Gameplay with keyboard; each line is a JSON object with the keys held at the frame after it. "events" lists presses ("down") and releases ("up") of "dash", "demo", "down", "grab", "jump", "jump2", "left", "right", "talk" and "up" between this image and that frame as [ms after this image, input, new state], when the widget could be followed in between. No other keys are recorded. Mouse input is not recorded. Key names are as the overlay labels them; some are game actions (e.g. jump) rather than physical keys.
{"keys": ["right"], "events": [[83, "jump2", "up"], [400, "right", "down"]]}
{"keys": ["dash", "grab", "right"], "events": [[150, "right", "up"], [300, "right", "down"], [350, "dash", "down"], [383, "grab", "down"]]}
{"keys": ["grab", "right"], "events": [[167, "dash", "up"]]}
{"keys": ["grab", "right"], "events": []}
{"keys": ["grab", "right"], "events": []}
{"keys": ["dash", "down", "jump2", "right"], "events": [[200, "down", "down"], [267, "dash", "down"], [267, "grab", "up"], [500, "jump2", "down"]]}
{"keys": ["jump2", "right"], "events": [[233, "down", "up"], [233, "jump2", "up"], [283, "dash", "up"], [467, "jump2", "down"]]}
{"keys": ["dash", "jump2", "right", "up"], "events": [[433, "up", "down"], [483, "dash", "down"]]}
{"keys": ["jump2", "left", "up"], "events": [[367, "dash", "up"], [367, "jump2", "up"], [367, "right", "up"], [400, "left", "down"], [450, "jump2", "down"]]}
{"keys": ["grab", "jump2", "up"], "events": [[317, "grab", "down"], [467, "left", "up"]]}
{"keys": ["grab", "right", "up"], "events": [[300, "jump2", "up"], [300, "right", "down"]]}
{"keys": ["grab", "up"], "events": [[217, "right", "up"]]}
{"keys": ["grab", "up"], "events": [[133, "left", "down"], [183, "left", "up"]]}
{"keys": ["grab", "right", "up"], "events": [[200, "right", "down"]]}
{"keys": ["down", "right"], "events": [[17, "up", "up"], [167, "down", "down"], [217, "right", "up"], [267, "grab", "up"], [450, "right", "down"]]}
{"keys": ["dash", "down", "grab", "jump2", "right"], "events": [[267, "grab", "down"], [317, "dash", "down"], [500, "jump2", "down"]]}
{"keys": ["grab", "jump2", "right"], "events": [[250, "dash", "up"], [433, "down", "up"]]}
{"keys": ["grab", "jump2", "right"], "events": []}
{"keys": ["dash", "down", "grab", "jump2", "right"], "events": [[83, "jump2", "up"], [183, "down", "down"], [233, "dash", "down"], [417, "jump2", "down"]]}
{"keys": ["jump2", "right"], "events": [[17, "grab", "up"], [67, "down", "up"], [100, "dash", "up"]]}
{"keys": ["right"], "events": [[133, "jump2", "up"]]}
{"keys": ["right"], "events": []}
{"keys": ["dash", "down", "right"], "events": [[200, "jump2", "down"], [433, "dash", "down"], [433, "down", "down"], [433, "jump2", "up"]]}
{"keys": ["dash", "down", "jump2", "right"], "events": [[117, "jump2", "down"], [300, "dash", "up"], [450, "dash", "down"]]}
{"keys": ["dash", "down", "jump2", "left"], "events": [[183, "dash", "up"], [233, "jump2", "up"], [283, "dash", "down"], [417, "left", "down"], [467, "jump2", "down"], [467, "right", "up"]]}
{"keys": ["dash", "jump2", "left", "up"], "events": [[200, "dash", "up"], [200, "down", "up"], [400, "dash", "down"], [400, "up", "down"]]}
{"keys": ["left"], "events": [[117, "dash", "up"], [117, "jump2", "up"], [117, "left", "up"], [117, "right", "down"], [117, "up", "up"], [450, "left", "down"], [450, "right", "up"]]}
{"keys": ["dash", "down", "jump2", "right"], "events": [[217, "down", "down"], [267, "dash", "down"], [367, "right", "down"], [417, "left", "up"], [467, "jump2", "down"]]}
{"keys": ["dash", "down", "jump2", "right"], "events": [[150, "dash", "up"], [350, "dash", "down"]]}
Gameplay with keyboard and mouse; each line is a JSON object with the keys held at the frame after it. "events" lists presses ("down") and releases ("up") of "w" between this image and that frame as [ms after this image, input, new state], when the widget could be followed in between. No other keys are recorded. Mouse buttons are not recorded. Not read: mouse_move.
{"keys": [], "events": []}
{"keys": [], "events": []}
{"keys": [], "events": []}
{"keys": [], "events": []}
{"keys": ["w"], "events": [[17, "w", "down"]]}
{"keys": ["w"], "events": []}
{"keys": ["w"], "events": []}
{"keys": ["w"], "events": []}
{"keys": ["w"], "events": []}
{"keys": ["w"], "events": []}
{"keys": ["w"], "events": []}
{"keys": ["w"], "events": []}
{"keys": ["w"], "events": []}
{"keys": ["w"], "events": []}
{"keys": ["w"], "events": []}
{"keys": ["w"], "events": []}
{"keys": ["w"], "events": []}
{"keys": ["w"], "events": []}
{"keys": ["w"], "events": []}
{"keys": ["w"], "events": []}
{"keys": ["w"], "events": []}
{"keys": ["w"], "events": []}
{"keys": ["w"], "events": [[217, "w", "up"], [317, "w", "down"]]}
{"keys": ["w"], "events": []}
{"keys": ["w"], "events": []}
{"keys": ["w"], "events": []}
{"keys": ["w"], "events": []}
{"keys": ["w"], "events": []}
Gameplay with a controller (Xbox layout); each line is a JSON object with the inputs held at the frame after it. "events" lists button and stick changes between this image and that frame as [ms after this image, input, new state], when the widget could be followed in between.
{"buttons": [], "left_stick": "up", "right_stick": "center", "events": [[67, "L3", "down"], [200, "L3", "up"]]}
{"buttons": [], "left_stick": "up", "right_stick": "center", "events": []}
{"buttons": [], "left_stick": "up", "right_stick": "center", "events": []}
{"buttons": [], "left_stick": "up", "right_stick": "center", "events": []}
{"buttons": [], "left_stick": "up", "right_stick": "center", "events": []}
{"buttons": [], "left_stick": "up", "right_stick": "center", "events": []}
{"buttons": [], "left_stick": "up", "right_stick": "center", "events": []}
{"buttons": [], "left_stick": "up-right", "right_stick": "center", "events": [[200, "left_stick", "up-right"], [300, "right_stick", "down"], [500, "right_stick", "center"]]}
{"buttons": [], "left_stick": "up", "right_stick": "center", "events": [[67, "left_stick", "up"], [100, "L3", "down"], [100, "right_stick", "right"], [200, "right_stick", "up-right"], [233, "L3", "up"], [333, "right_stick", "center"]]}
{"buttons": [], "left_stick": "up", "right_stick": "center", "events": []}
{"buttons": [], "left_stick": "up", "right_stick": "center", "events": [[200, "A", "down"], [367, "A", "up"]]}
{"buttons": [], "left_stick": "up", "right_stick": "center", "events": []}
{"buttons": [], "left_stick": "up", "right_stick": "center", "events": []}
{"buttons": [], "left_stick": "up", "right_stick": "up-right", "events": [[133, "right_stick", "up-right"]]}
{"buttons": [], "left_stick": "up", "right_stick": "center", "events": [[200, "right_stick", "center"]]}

What needs to be done
Copy every line where the word "when" is present in the entries above.

Answer section
Gameplay with keyboard; each line is a JSON object with the keys held at the frame after it. "events" lists presses ("down") and releases ("up") of "dash", "demo", "down", "grab", "jump", "jump2", "left", "right", "talk" and "up" between this image and that frame as [ms after this image, input, new state], when the widget could be followed in between. No other keys are recorded. Mouse input is not recorded. Key names are as the overlay labels them; some are game actions (e.g. jump) rather than physical keys.
Gameplay with keyboard and mouse; each line is a JSON object with the keys held at the frame after it. "events" lists presses ("down") and releases ("up") of "w" between this image and that frame as [ms after this image, input, new state], when the widget could be followed in between. No other keys are recorded. Mouse buttons are not recorded. Not read: mouse_move.
Gameplay with a controller (Xbox layout); each line is a JSON object with the inputs held at the frame after it. "events" lists button and stick changes between this image and that frame as [ms after this image, input, new state], when the widget could be followed in between.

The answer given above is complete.